En 1977, hace ya casi cuarenta años, el genio George Lucas generó esta saga de películas que cambió el lenguaje del cine de aventuras, basando su epopeya en el origen del mito, en un concepto universal. Fue así como, años después de haber escrito los guiones, encontró asombrado el libro del famoso mitómano Joseph Campbell: El héroe de las mil caras, donde se nos orienta hacia esa teoría del mito primitivo del que nacen todos los posteriores mitos y religiones. Había algo sospechoso en Star Wars que recuperaba todos y cada uno de los botones que treinta años antes había tocado con ingeniosa precisión el escritor estadounidense. El viaje del héroe trazaba esa ruta que parte del mundo ordinario donde las cosas son aburridas y ordinarias, que cambia estrepitosamente con la llamada de la aventura donde nuestro tranquilo mundo se queda pequeño y se nos encomienda una misión que nos hace escapar de nuestra terrorífica zona de confort. Llega un momento en que todo le viene grande al héroe y atraviesa la fase de rechazo o negación, cuando aparece un maestro o un baluarte que enseña y ayuda, que guía a nuestro héroe a cruzar el umbral, que es el momento en el que el elegido sale y escapa de lo conocido para adentrarse en el nuevo mundo.
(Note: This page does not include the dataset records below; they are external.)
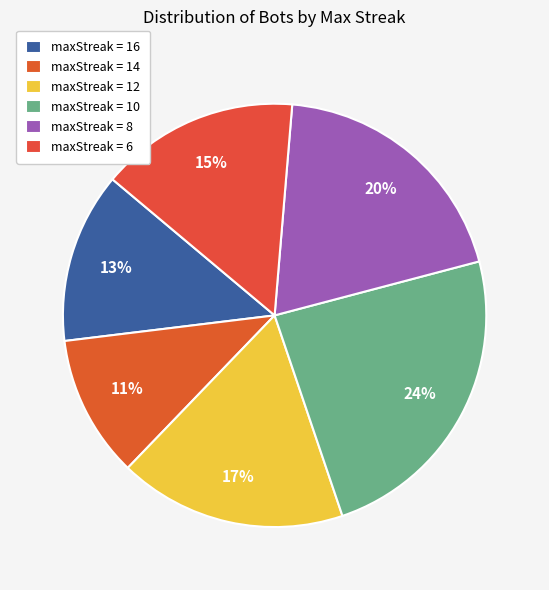

Count the number of slices in the pie.

6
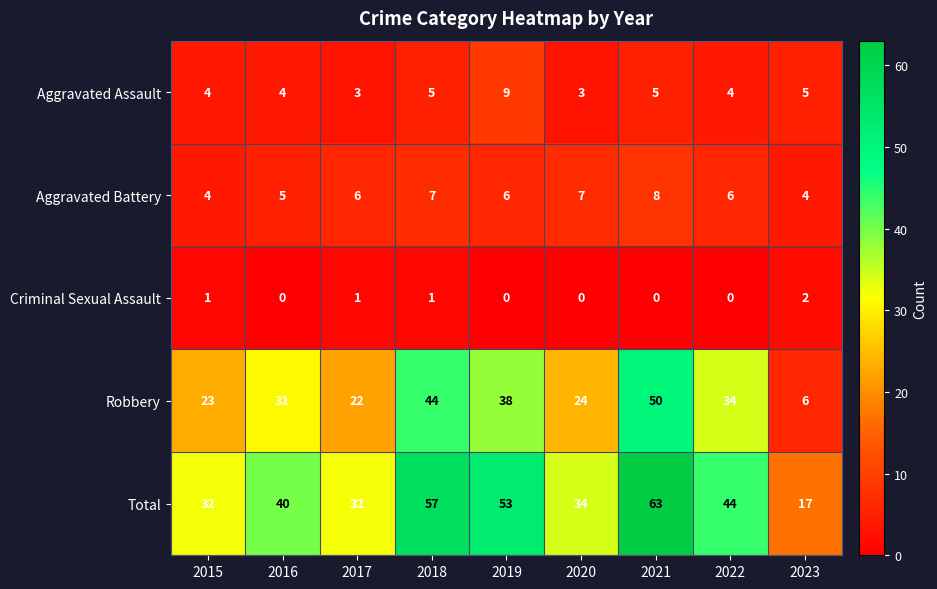

How many Aggravated Battery values are between 5 and 7?

6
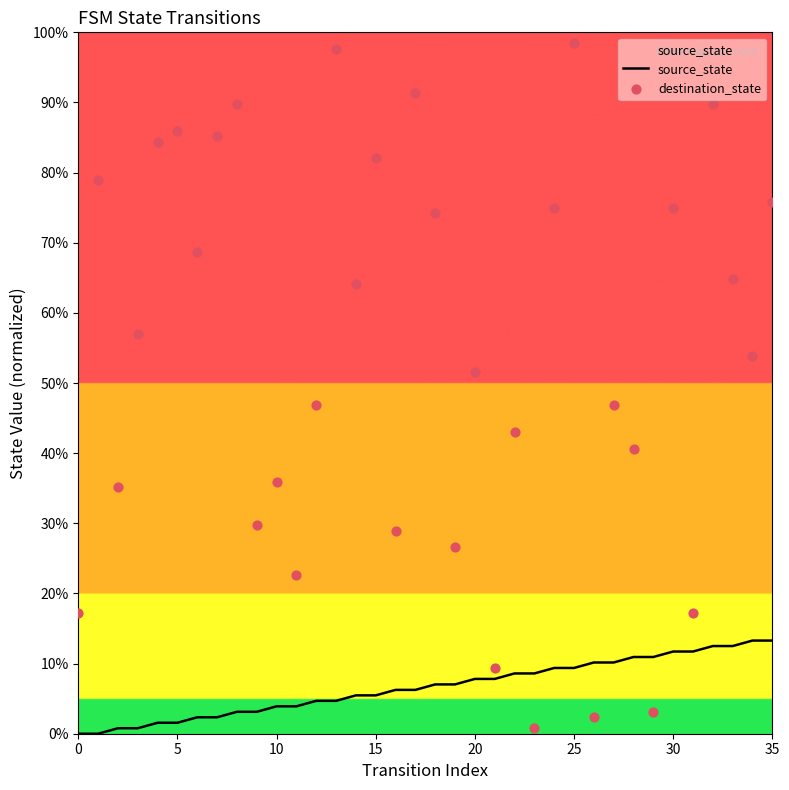

At how many categories does at least one series exceed 2?

36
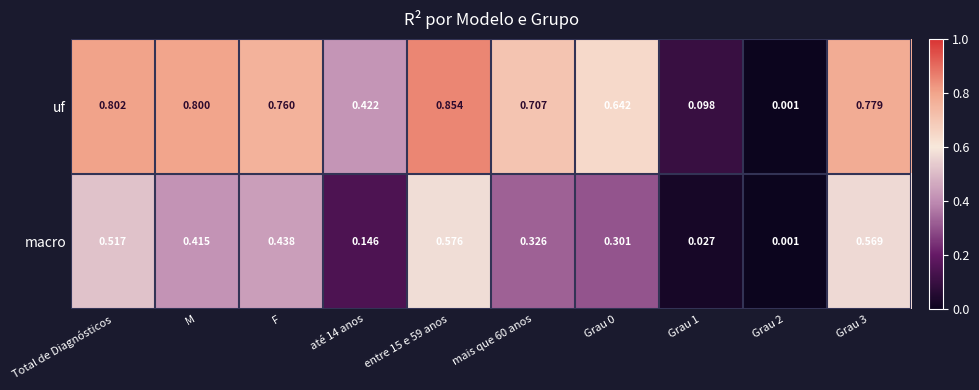

Which series has the widest spread of values?

uf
En este espacio desconocido se enfrentará a pruebas, aliados y enemigos de diferente índole, resurrecciones, elixires y tesoros que harán que al final, cuando el héroe vuelva a casa en su regreso, siga teniendo el mismo nombre pero ya no sea el mismo.

Desde el texto sumerio literario más antiguo de la historia, El poema de Gilgamesh, hasta el texto homérico por excelencia, Ítaca, atravesando toda la mitología posterior, la aventura del héroe sigue remontándose a unas pautas muy similares que resuenan en la cabeza de todo ser pensante y transmiten un mensaje aún poderoso, la idea de un camino finito hacia la evolución de uno mismo, que consiste en el mismo concepto del viaje. En el Quijote Alonso Quijano se ha «vuelto loco» y cambiando su identidad ha emprendido un viaje. El tema del viaje es un camino hacia el conocimiento para descubrirse a uno mismo, la vida como línea recta, como aventura en movimiento. Y como todo viaje, lo que importa no es el destino ni el final sino lo aprendido en el transcurso de la travesía. Llegar a Ítaca o no hacerlo es lo menos importante; lo que siempre importa es que tú tras el viaje ya no eres el mismo: te has convertido. Es esto lo que ocurre en gran parte de la literatura universal e incluso en territorios tan cercanos como las novelas de Vila-Matas, El viaje vertical, y de Montalbán, Los mares del Sur, donde un viaje físico es una excusa siempre para el viaje interior, para la conversión del sujeto. El viaje que inicia la aventura es el inicio del mito del héroe, la fuerza que reside en Star Wars y que nos retroalimenta con esa cantinela tan antigua y moderna que es el motor del mundo, la posibilidad única y última de encontrarnos cara a cara con la faz desnuda del universo que, solo a veces, cuando apagamos las luces o cerramos los ojos, somos capaces de entender.